Türk tarihinde, 60 veya 100 kilometre koşan, Mete’nin atı gibi efsanelemiş birçok atlara da rastlıyoruz. Elbette ki Oğuz-Kağan, kaçak atını orada bırakıp gidemezdi. Ama, o nasıl bir attı ki, buzlarla örtülü büyük bir dağ içine kaçmış ve peşindekileri de günlerce uğraştırmıştı. Onu yakalayıp getiren insanlar bile, baştan aşağıya kadar kardan bir adama dönmüşlerdi. Oğuz-Kağan destanlarında bu dağa, “Muz-Tak”, yani “Buz-Dağı” adı veriliyordu. Atı dağda bulup getiren bey de, kardan bir adam şekline girdiği için, Oğuz Kağan tarafından “Karluk yani Karlık” adı ile adlandırılmıştı. Sonraki güçlü ve şöhretli Karluk kabileleri, bu adamın soyundan geleceklerdi.

Eski Altay efsanelerine bir göz attığımız zaman da, böyle Buz dağlarını Türk Mitolojisi içinde görebiliyoruz. Altay Türklerine göre, Kuzeyden esen soğuk ve buzlu rüzgârlarının geldikleri bir dağ vardı. Altay Türkleri, soğuk kuzey rüzgârlarının, “Muz-Tak“adlı buzlarla kaplı bir “Buz-Dağı” ndan geldiğine inanıyorlardı. Bu Buz Dağı dünyanın kuzeyini baştan başa kaplamıştı.

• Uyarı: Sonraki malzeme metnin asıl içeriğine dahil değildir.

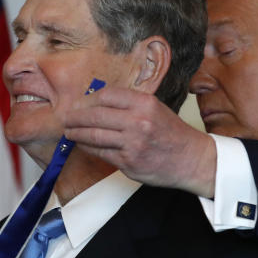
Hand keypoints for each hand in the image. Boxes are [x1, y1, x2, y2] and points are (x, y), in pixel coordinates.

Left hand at [62, 86, 216, 196]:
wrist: (192, 159)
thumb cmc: (171, 134)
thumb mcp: (155, 109)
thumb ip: (129, 105)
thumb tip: (96, 104)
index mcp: (144, 103)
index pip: (106, 96)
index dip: (88, 100)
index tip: (78, 104)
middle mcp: (138, 121)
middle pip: (95, 115)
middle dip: (75, 117)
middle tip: (66, 118)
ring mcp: (133, 142)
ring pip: (94, 135)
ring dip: (77, 133)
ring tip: (69, 132)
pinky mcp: (129, 161)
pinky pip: (101, 152)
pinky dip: (88, 148)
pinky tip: (83, 144)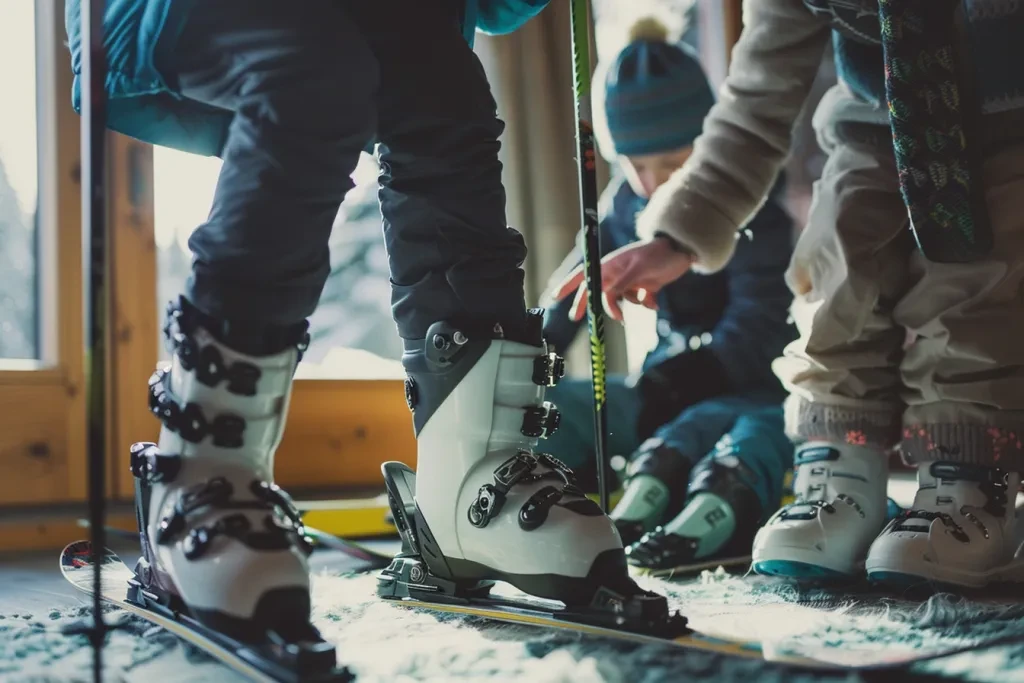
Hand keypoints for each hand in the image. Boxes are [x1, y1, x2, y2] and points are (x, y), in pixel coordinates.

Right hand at [551, 237, 693, 321]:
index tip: (555, 295)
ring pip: (619, 300)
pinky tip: (655, 300)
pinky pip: (638, 302)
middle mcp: (617, 273)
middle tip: (578, 318)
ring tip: (645, 299)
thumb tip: (606, 296)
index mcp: (611, 264)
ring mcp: (630, 281)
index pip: (585, 274)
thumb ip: (623, 283)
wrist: (682, 252)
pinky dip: (646, 304)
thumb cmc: (659, 253)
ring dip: (629, 304)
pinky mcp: (643, 288)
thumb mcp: (640, 268)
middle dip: (588, 305)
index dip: (568, 285)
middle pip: (596, 292)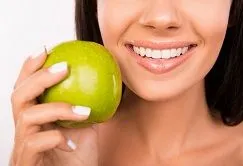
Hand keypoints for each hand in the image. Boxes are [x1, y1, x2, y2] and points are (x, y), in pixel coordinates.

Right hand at [10, 49, 98, 165]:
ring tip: (84, 110)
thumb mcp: (85, 127)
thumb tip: (102, 83)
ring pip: (28, 116)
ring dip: (58, 108)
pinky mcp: (26, 160)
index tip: (47, 49)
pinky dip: (56, 138)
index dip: (31, 66)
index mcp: (36, 117)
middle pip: (19, 95)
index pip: (26, 86)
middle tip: (64, 66)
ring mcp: (23, 145)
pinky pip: (34, 143)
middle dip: (40, 77)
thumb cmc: (77, 156)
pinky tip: (72, 143)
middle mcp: (24, 128)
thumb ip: (86, 105)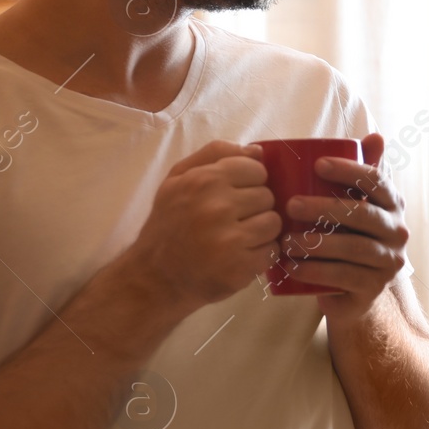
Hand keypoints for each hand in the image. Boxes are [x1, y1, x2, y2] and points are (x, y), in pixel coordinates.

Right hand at [130, 140, 279, 307]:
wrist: (155, 277)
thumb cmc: (168, 224)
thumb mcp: (178, 179)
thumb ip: (215, 154)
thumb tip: (258, 151)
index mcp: (204, 180)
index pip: (256, 169)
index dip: (250, 182)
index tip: (235, 195)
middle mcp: (217, 207)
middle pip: (267, 196)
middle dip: (254, 207)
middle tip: (233, 220)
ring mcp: (229, 240)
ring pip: (273, 223)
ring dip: (261, 231)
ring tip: (239, 237)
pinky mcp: (239, 268)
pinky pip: (272, 251)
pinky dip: (261, 254)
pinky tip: (240, 256)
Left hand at [279, 133, 408, 322]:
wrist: (355, 292)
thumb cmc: (350, 238)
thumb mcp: (356, 205)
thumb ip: (361, 172)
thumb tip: (375, 136)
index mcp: (393, 205)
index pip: (376, 181)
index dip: (348, 171)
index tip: (317, 165)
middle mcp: (398, 232)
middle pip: (362, 214)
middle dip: (324, 208)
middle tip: (290, 204)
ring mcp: (389, 263)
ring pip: (353, 248)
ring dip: (316, 242)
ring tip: (286, 240)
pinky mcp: (374, 289)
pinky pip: (344, 277)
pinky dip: (315, 271)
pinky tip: (292, 266)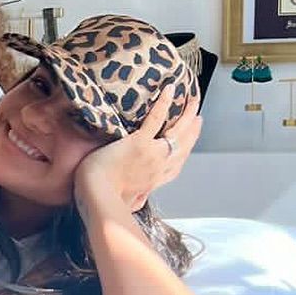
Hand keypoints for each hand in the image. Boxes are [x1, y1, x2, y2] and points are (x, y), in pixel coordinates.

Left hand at [74, 85, 202, 214]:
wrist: (97, 195)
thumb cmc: (105, 200)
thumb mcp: (126, 203)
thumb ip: (134, 201)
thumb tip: (137, 205)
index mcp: (155, 181)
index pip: (176, 165)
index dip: (186, 151)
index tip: (191, 142)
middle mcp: (160, 166)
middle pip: (183, 146)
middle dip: (193, 130)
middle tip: (198, 116)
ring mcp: (152, 153)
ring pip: (176, 131)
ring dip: (187, 113)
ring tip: (193, 99)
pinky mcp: (139, 142)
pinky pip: (156, 119)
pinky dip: (164, 103)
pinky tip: (170, 89)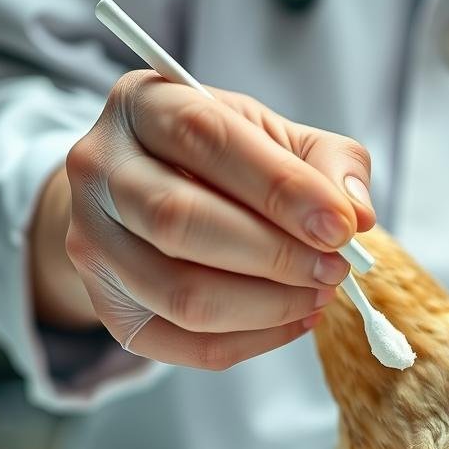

Buz dağının üzerinde de, yine “Buz” adı ile adlandırılan, büyük devler yaşıyorlardı. İlk bakışta, Altay efsanelerindeki Buz Dağı motifleri, Himalaya dağları ile kar adamları efsaneleri hatırlatır gibi idiler.

Ama Türk Mitolojisindeki Buz Dağları herhalde yerli olarak, Türklerin zihinlerinden doğmuş ve nihayet insan düşüncesinin, bir gereği gibi oluşmuş ve gelişmiş olmalıydılar. Bunları söylemekle, Oğuz-Kağan destanındaki, “Buz-Dağ” ın Altay efsanelerindeki Buz-Dağı ile aynı olduğunu ifade etmek istemiyoruz. Gerçi daha sonraki “Boz-Ok” Oğuzlarının yurtlarında da, “Buz-Dağ” adını taşıyan bazı dağlar vardı. Ama mitoloji incelemeleri yapan bir kimsenin, diğer efsaneleri de gözönünde tutarak, karşılaştırmalar yapması, zorunlu görünmelidir.
Eski Oğuz yurdunda da Buz-Dağları olabilirdi. Fakat bu dağlar, ne de olsa insanların zihinlerinde, efsaneleşmiş ve gerçek mahiyetlerini kaybetmişlerdi.